Properties of Summations and Integrals question

[Newbie234]

Let's say we have the statement \sum^{\infty}_{0}f(x)=\frac{\sum^{\infty}_{0}g(x)}{\sum^{\infty}_{0}h(x)} does this imply that
\int^{\infty}_{0}f(x)=\frac{\int^{\infty}_{0}g(x)}{\int^{\infty}_{0}h(x)}?

Also if \sum^{\infty}_{0}f(x)=\sum^{\infty}_{0}g(x) does this imply that f(x)=g(x), or just that f(x)~g(x) (asymptotically equivalent)?

Thanks.

 

[hunt_mat]

Your first statement makes no sense, what are you summing over?

 

[Newbie234]

Your first statement makes no sense, what are you summing over?

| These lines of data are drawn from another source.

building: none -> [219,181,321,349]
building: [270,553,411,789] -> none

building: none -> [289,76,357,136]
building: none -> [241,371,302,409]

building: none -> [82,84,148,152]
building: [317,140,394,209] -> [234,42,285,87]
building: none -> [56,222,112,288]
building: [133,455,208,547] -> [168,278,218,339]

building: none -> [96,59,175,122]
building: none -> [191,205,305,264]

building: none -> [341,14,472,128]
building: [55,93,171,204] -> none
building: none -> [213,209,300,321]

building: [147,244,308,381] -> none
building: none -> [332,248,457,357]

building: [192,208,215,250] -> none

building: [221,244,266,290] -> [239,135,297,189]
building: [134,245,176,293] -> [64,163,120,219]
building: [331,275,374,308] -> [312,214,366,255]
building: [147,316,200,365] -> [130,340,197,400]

Sorry, thought it was pretty obvious, but I guess not. I didn't think it was necessary to add dx to the integrals or add that summation was over x as it was implied, and I didn't want to typeset anymore than I had to because it is new to me.

 

[micromass]

Sorry, thought it was pretty obvious, but I guess not. I didn't think it was necessary to add dx to the integrals or add that summation was over x as it was implied, and I didn't want to typeset anymore than I had to because it is new to me.

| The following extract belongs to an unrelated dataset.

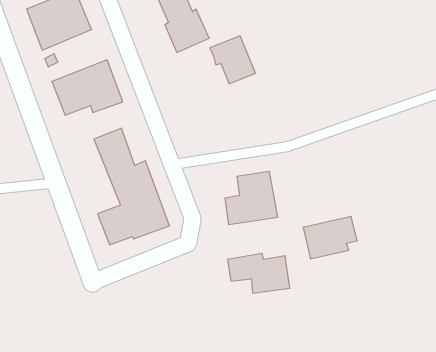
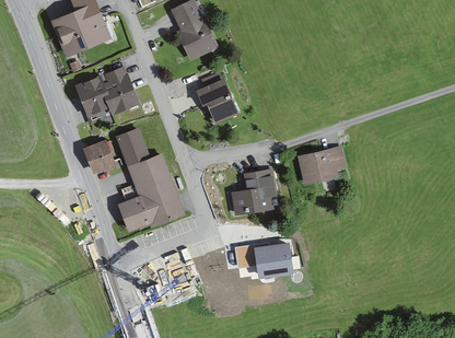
building: [210,36,256,84] -> [197,79,238,123]
building: none -> [83,139,116,173]
building: [303,217,357,259] -> [296,145,346,184]

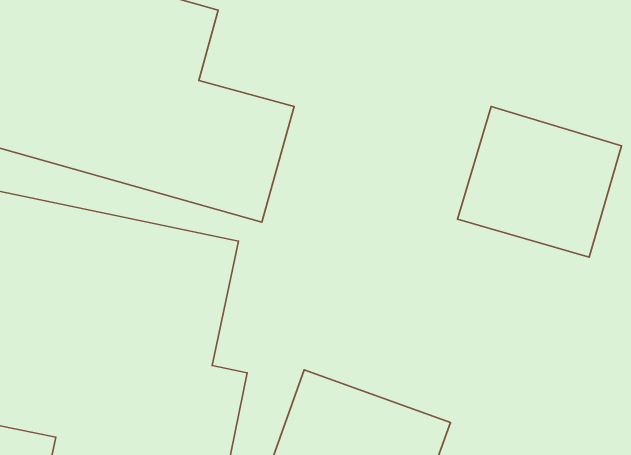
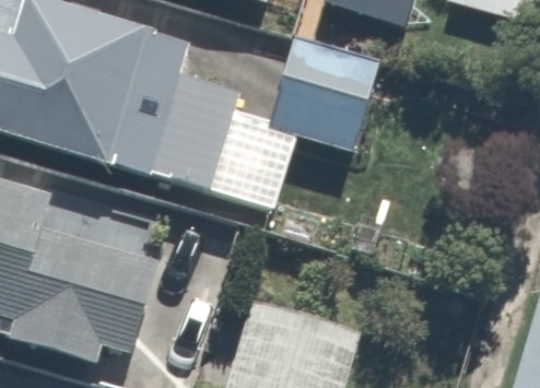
building: [458,106,621,257] -> [265,33,387,145]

Are you summing over all the integers x, or are you summing over all the reals x? If you assume the latter, it doesn't make much sense. If you're meaning the former, then consider a function like

g(x)=\left\{\begin{array}{c}1/x^2~\text{if x is an integer}\\ 0~\text{otherwise}\end{array}\right.

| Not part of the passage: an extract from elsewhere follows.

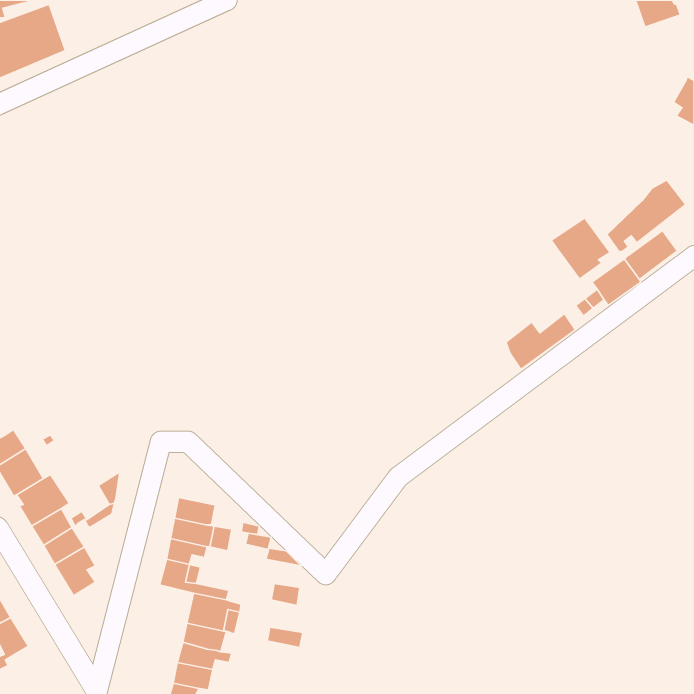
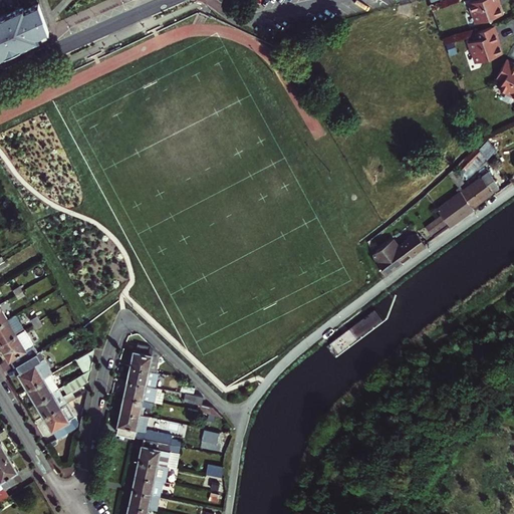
building: none -> [468,25,502,62]
building: [551,218,610,279] -> none
building: none -> [132,347,159,373]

that should be the basis of a counterexample for both statements.

 

[Newbie234]

Are you summing over all the integers x, or are you summing over all the reals x? If you assume the latter, it doesn't make much sense. If you're meaning the former, then consider a function like

g(x)=\left\{\begin{array}{c}1/x^2~\text{if x is an integer}\\ 0~\text{otherwise}\end{array}\right.

that should be the basis of a counterexample for both statements.

Summing over integers. Also, are these statements true for continuous functions that aren't piecewise?

 

[micromass]

Summing over integers. Also, are these statements true for continuous functions that aren't piecewise?

I don't think so. Similar counterexamples hold. Try to find a continuous version of my counterexample!

 

[Newbie234]

The first statement is false. But I am correct in assuming that the second statement implies that the infinite sums of f(x) and g(x) are asymptotically equivalent (that is, lim_{n->\infty}\frac{\sum^{n}_{x=0}f(x)}{\sum^{n}_{x=0}g(x)}=1).